Earlier I touched on 'arm drive' in a runners stride and how a more efficient arm lift and technique can improve a runners stride length and power, especially toward the finish line. Upper body strength and lactic acid tolerance is another area in which many distance runners fall short in their training program.

A little upper body strength goes a long way, reducing your arms from fatiguing through the shoulders on long runs so you feel more comfortable and remain efficient. Additionally, the ability to drive your arms straight up and forward to your eye-line in a surge to the finish line, without fatiguing your upper body means a longer stride at a quicker pace into the finish line.
Upper body strength at the finish line could mean the difference between running a 50-minute 10 second 10km run or bragging to all your friends that you ran 'under 50 minutes' with a 49-minutes and 50 seconds. Let's face it, a sprint to the finish line after a hard run is simply 100% satisfying. Exercises like pushups, dips and 1-legged running arms will all improve your upper body strength endurance.

Runners 6-pack Core Stability

Core Strength

Core stability is one of the most common strength training sessions for distance runners. A strong core will help improve any issues related to shoulder rotations in a runners stride.

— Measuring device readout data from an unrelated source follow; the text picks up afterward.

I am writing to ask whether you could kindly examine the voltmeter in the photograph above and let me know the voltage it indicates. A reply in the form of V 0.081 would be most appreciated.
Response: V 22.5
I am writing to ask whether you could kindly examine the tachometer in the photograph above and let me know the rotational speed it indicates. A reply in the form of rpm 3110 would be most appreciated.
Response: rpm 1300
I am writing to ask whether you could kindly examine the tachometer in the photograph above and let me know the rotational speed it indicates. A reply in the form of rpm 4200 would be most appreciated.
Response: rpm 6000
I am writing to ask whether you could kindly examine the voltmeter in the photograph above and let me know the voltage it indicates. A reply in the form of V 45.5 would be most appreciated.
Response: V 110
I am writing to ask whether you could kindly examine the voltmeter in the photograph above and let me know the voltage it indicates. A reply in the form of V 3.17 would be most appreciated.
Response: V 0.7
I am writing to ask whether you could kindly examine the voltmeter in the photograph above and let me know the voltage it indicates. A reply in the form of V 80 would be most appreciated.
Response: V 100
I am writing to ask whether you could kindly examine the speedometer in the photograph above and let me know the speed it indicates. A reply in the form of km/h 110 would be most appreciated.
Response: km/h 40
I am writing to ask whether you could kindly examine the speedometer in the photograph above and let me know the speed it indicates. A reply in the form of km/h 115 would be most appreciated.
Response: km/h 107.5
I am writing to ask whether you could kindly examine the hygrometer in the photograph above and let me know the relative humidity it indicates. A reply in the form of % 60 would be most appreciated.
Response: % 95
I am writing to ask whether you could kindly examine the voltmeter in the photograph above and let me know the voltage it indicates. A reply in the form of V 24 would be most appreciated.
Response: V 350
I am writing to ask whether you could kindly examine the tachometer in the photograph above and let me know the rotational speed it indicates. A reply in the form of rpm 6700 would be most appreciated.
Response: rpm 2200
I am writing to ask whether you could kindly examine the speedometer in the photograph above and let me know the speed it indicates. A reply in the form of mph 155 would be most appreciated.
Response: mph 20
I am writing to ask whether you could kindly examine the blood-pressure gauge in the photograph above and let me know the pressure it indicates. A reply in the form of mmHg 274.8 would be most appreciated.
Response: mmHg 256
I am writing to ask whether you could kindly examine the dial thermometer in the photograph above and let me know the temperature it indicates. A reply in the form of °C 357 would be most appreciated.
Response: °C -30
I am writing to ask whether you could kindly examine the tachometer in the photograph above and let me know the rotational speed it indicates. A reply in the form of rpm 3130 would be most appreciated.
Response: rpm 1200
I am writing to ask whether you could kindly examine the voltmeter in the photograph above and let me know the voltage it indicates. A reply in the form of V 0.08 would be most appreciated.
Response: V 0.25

Think of an average distance runners stride from around 1.2-1.5 meters per stride, for 10 kilometers. Then, if you add any shoulder rotation to this stride it will unnecessarily cut it short by say, 2 centimeters per stride.
Although it doesn't sound like much, this can add up to cutting your stride short by up to 500 meters over 10kms, and that could definitely mean the difference between breaking the 50-minute barrier or smashing it to 47-mins 30 sec (taking the 2cm example per stride, equaling up to 500 meters less in distance running at 5-minutes a kilometer. This could be a 2mins 30 secs difference).
So the numbers do add up for core strength and stability. Exercises such as planks, sit and twist and the 1-legged running arms will all help improve core stability in a quick and simply session.